### DATA FOR REVIEW ###

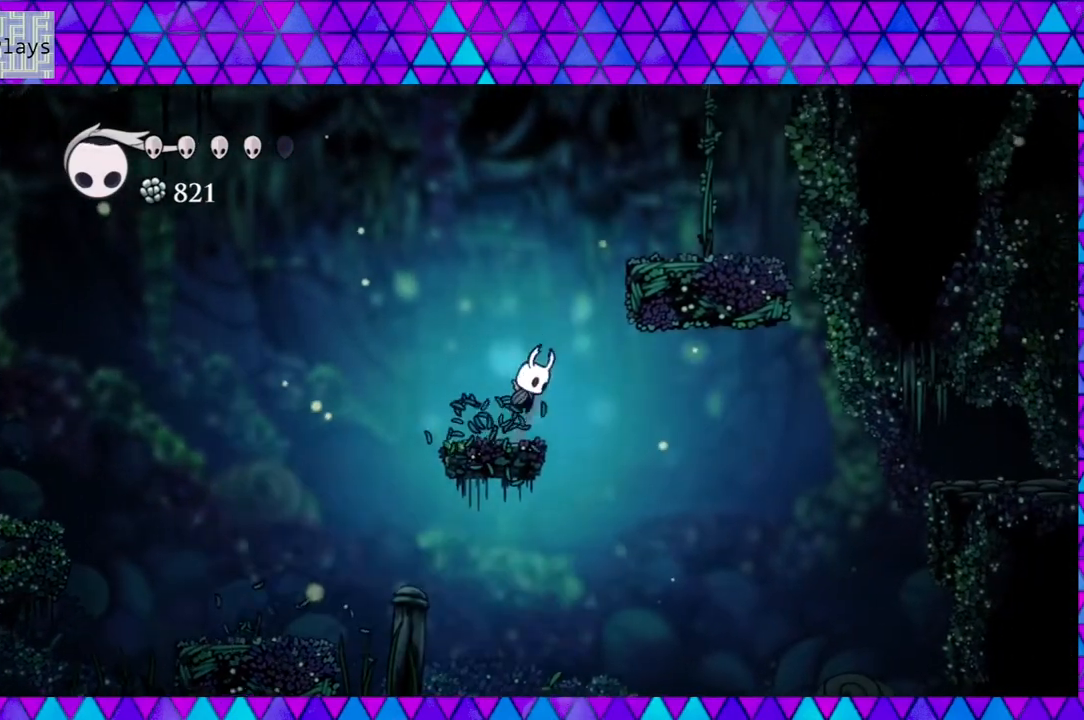
{"buttons": ["B", "DPAD_RIGHT"], "left_stick": "center", "right_stick": "center", "events": []}
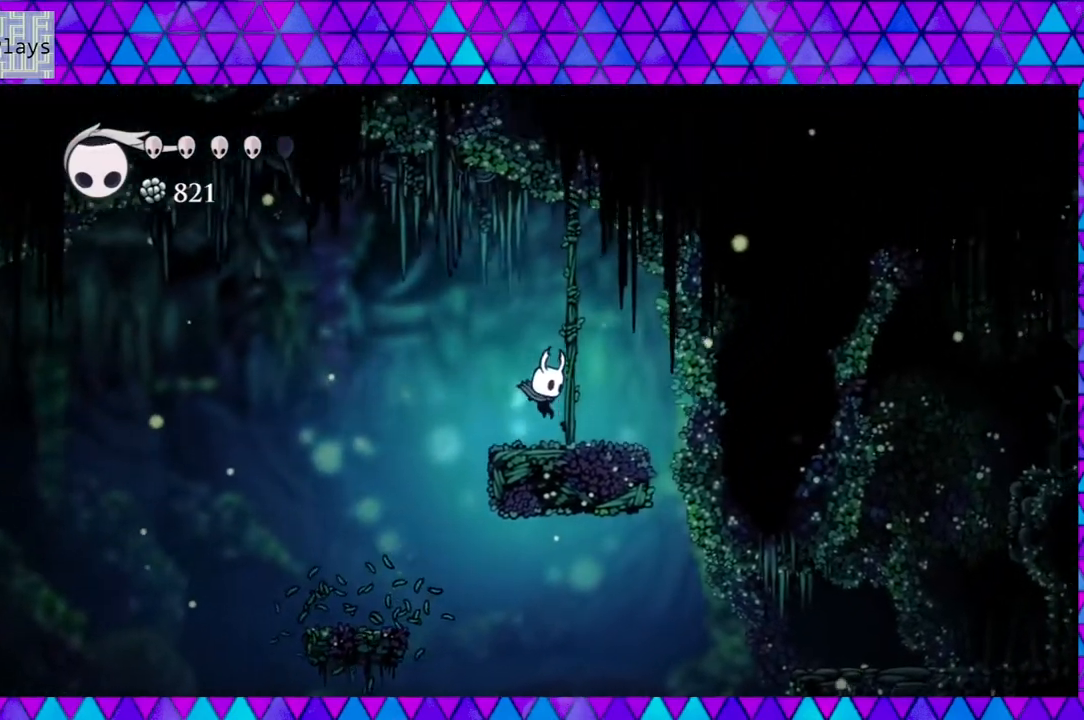
{"buttons": [], "left_stick": "center", "right_stick": "center", "events": [[67, "B", "up"], [67, "DPAD_RIGHT", "up"], [283, "B", "down"], [350, "Y", "down"], [467, "B", "up"], [500, "Y", "up"]]}
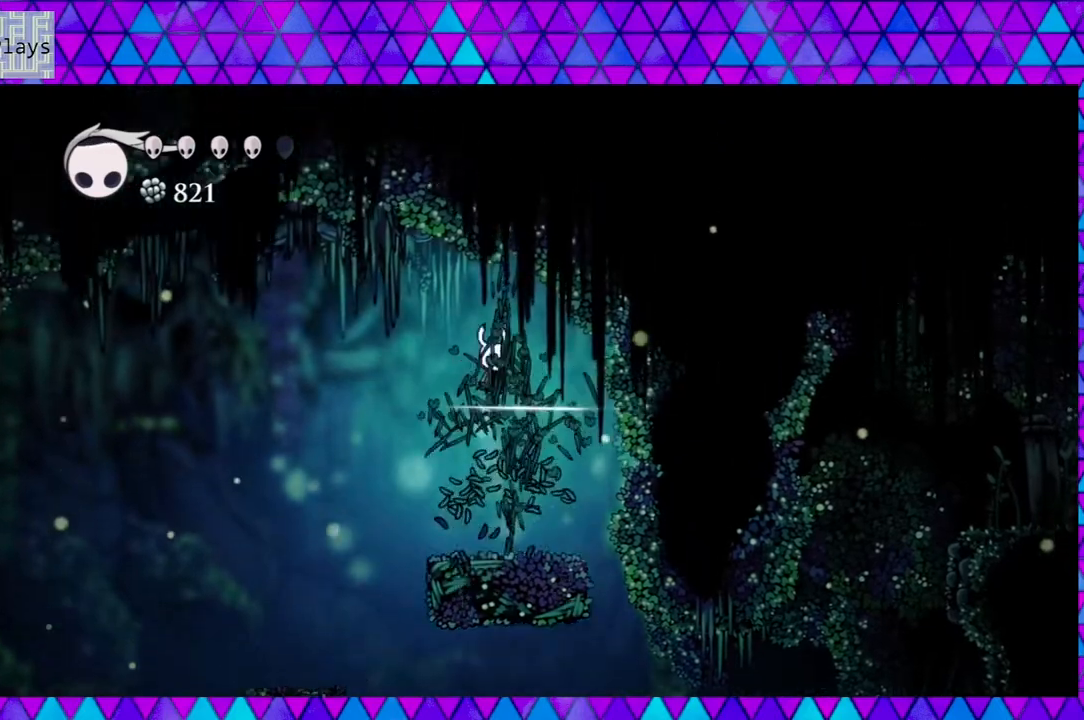
{"buttons": [], "left_stick": "center", "right_stick": "center", "events": []}
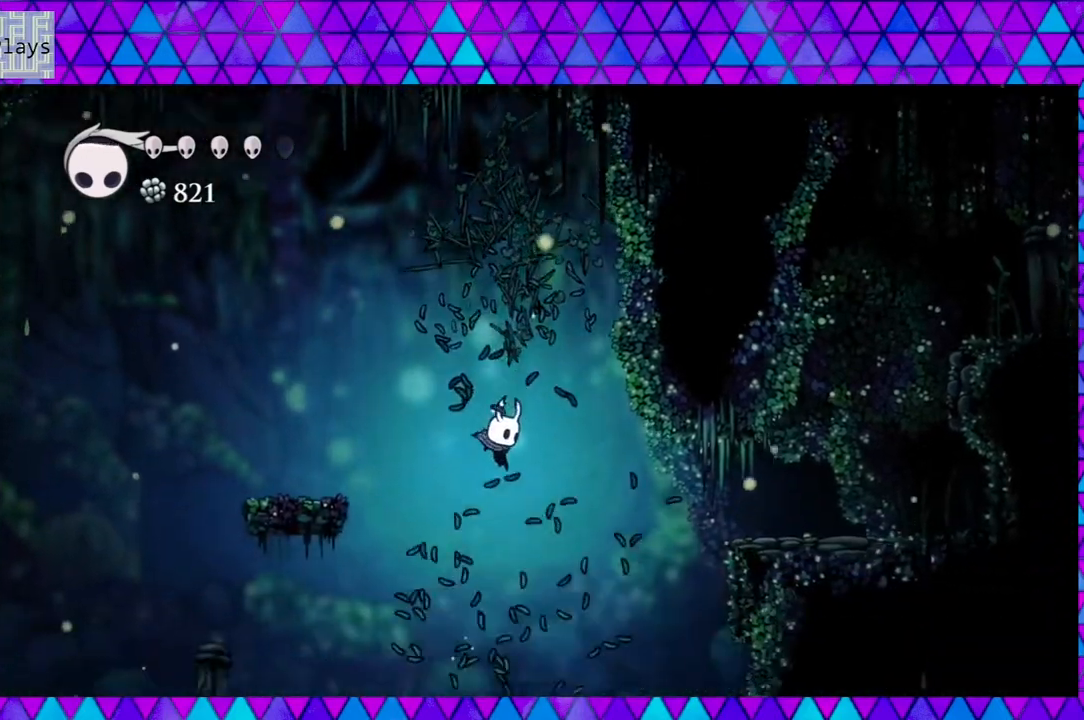
{"buttons": [], "left_stick": "center", "right_stick": "center", "events": []}
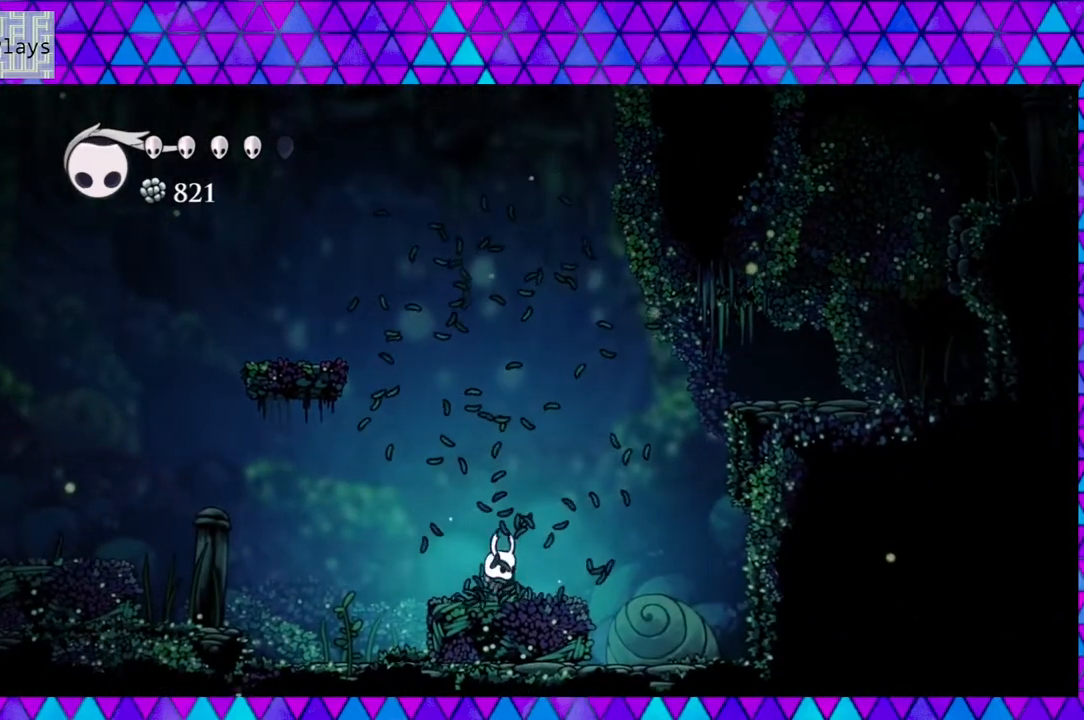
{"buttons": ["B", "DPAD_RIGHT"], "left_stick": "center", "right_stick": "center", "events": [[17, "DPAD_RIGHT", "down"], [267, "B", "down"]]}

###

- [AIM OF THE EXERCISE]
The entries are to be printed exactly as written; the pictures are to be left out.

- [SOLUTION FOR THIS TASK]
{"buttons": ["B", "DPAD_RIGHT"], "left_stick": "center", "right_stick": "center", "events": []}
{"buttons": [], "left_stick": "center", "right_stick": "center", "events": [[67, "B", "up"], [67, "DPAD_RIGHT", "up"], [283, "B", "down"], [350, "Y", "down"], [467, "B", "up"], [500, "Y", "up"]]}
{"buttons": [], "left_stick": "center", "right_stick": "center", "events": []}
{"buttons": [], "left_stick": "center", "right_stick": "center", "events": []}
{"buttons": ["B", "DPAD_RIGHT"], "left_stick": "center", "right_stick": "center", "events": [[17, "DPAD_RIGHT", "down"], [267, "B", "down"]]}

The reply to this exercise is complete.